- Problem to solve -
Copy the rows from the beginning through the line containing "Abaawa Radio UK", both included, substituting "Condo" for every "Apartment" and changing nothing else.

===== Excerpted records

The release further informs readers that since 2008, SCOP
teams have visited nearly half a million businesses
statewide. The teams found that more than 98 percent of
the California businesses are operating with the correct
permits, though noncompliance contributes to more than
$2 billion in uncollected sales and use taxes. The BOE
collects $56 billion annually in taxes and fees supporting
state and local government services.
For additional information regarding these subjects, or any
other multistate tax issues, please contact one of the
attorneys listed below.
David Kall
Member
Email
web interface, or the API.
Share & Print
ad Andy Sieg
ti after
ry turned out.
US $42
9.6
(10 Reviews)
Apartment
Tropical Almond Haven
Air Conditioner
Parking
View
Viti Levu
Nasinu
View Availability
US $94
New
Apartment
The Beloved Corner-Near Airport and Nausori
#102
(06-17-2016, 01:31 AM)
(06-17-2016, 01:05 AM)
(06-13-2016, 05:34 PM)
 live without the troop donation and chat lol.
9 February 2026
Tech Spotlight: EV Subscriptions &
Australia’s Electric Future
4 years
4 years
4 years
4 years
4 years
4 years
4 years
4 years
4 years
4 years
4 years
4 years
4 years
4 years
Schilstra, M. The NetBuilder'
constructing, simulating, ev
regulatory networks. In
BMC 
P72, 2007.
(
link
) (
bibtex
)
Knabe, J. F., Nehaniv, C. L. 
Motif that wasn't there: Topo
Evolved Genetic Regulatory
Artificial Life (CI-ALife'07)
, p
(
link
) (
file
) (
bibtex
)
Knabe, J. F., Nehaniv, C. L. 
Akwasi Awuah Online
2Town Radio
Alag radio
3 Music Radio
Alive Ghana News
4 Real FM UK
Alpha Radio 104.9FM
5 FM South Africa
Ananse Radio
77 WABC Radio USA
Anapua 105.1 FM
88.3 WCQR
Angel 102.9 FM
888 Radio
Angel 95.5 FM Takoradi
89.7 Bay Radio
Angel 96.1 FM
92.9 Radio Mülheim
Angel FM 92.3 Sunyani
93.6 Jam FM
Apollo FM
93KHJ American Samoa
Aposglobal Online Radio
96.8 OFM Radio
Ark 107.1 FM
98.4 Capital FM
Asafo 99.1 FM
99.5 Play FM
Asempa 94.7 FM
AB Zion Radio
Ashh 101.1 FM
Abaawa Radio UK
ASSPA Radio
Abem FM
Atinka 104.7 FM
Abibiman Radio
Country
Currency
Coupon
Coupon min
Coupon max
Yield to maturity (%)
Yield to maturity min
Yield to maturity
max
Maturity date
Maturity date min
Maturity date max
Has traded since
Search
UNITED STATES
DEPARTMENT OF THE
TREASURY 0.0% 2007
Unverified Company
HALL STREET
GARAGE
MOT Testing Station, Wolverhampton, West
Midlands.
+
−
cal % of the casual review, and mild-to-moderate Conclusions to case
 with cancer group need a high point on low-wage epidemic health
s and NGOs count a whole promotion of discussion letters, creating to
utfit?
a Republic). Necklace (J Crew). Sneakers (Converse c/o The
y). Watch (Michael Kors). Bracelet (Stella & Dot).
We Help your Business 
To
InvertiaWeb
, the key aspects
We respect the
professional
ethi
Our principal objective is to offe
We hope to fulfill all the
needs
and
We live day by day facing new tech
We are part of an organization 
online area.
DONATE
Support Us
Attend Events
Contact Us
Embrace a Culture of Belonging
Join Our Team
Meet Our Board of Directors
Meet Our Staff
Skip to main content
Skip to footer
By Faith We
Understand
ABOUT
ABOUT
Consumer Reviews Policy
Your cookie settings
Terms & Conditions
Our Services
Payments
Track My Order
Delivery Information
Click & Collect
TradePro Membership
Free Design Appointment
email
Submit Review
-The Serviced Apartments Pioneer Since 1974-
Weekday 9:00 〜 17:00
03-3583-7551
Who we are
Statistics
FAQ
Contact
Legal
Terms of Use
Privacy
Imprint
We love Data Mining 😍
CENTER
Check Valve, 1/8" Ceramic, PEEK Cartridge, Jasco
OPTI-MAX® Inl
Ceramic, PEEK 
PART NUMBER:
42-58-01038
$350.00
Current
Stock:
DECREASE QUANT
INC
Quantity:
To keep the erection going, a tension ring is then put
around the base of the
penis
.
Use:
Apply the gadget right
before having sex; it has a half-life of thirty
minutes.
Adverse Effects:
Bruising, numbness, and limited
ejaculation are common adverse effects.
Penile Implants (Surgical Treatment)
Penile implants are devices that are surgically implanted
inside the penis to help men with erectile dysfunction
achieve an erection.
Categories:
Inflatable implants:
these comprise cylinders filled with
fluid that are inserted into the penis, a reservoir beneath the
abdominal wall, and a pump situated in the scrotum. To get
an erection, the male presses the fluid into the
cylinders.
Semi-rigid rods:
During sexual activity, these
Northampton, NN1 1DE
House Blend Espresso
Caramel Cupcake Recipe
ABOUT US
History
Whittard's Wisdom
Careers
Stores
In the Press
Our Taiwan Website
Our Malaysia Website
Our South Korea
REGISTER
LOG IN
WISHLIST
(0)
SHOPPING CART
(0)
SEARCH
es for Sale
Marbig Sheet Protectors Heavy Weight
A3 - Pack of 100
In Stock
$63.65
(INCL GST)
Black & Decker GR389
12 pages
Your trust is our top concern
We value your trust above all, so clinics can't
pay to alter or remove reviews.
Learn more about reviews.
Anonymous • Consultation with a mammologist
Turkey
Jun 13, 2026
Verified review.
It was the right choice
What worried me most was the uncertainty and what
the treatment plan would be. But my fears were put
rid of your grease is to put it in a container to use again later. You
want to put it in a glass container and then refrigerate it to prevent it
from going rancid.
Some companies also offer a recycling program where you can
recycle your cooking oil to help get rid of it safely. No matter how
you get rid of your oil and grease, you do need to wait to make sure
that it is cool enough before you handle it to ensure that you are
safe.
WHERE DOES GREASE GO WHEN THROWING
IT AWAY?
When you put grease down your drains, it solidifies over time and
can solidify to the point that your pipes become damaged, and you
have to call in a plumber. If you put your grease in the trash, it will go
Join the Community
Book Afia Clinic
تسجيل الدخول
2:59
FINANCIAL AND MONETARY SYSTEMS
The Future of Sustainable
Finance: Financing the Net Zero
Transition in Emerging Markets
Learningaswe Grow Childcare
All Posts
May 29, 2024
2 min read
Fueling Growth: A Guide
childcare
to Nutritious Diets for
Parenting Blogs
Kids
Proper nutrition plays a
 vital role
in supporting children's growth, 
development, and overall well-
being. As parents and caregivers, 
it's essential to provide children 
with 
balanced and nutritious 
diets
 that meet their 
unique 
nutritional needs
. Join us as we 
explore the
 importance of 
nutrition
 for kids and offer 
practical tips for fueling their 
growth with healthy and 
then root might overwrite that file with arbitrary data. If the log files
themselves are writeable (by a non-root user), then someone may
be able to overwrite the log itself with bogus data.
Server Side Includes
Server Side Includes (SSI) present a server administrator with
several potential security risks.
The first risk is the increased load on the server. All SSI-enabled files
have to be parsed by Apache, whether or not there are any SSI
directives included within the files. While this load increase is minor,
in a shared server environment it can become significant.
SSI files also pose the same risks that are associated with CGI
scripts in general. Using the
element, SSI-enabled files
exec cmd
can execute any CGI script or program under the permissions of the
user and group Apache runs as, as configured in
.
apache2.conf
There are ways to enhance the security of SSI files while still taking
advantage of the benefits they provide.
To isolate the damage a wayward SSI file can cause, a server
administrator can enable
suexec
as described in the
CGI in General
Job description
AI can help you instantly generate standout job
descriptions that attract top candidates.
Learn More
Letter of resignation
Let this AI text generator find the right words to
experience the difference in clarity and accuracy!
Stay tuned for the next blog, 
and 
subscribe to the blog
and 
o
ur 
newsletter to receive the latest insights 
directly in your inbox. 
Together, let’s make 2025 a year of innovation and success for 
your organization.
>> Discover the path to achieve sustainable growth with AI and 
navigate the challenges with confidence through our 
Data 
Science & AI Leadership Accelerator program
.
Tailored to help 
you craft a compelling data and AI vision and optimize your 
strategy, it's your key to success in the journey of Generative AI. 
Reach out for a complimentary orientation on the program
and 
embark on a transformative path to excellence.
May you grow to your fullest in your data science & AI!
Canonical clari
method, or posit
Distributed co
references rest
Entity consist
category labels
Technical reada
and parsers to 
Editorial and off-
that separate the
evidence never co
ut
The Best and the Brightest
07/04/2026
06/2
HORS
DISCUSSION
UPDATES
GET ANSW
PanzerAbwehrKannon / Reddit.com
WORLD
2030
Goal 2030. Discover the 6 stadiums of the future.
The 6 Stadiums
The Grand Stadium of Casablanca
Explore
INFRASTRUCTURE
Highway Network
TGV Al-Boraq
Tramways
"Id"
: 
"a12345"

==========

- Exercise result -
The release further informs readers that since 2008, SCOP
teams have visited nearly half a million businesses
statewide. The teams found that more than 98 percent of
the California businesses are operating with the correct
permits, though noncompliance contributes to more than
$2 billion in uncollected sales and use taxes. The BOE
collects $56 billion annually in taxes and fees supporting
state and local government services.
For additional information regarding these subjects, or any
other multistate tax issues, please contact one of the
attorneys listed below.
David Kall
Member
Email
web interface, or the API.
Share & Print
ad Andy Sieg
ti after
ry turned out.
US $42
9.6
(10 Reviews)
Condo
Tropical Almond Haven
Air Conditioner
Parking
View
Viti Levu
Nasinu
View Availability
US $94
New
Condo
The Beloved Corner-Near Airport and Nausori
#102
(06-17-2016, 01:31 AM)
(06-17-2016, 01:05 AM)
(06-13-2016, 05:34 PM)
 live without the troop donation and chat lol.
9 February 2026
Tech Spotlight: EV Subscriptions &
Australia’s Electric Future
4 years
4 years
4 years
4 years
4 years
4 years
4 years
4 years
4 years
4 years
4 years
4 years
4 years
4 years
Schilstra, M. The NetBuilder'
constructing, simulating, ev
regulatory networks. In
BMC 
P72, 2007.
(
link
) (
bibtex
)
Knabe, J. F., Nehaniv, C. L. 
Motif that wasn't there: Topo
Evolved Genetic Regulatory
Artificial Life (CI-ALife'07)
, p
(
link
) (
file
) (
bibtex
)
Knabe, J. F., Nehaniv, C. L. 
Akwasi Awuah Online
2Town Radio
Alag radio
3 Music Radio
Alive Ghana News
4 Real FM UK
Alpha Radio 104.9FM
5 FM South Africa
Ananse Radio
77 WABC Radio USA
Anapua 105.1 FM
88.3 WCQR
Angel 102.9 FM
888 Radio
Angel 95.5 FM Takoradi
89.7 Bay Radio
Angel 96.1 FM
92.9 Radio Mülheim
Angel FM 92.3 Sunyani
93.6 Jam FM
Apollo FM
93KHJ American Samoa
Aposglobal Online Radio
96.8 OFM Radio
Ark 107.1 FM
98.4 Capital FM
Asafo 99.1 FM
99.5 Play FM
Asempa 94.7 FM
AB Zion Radio
Ashh 101.1 FM
Abaawa Radio UK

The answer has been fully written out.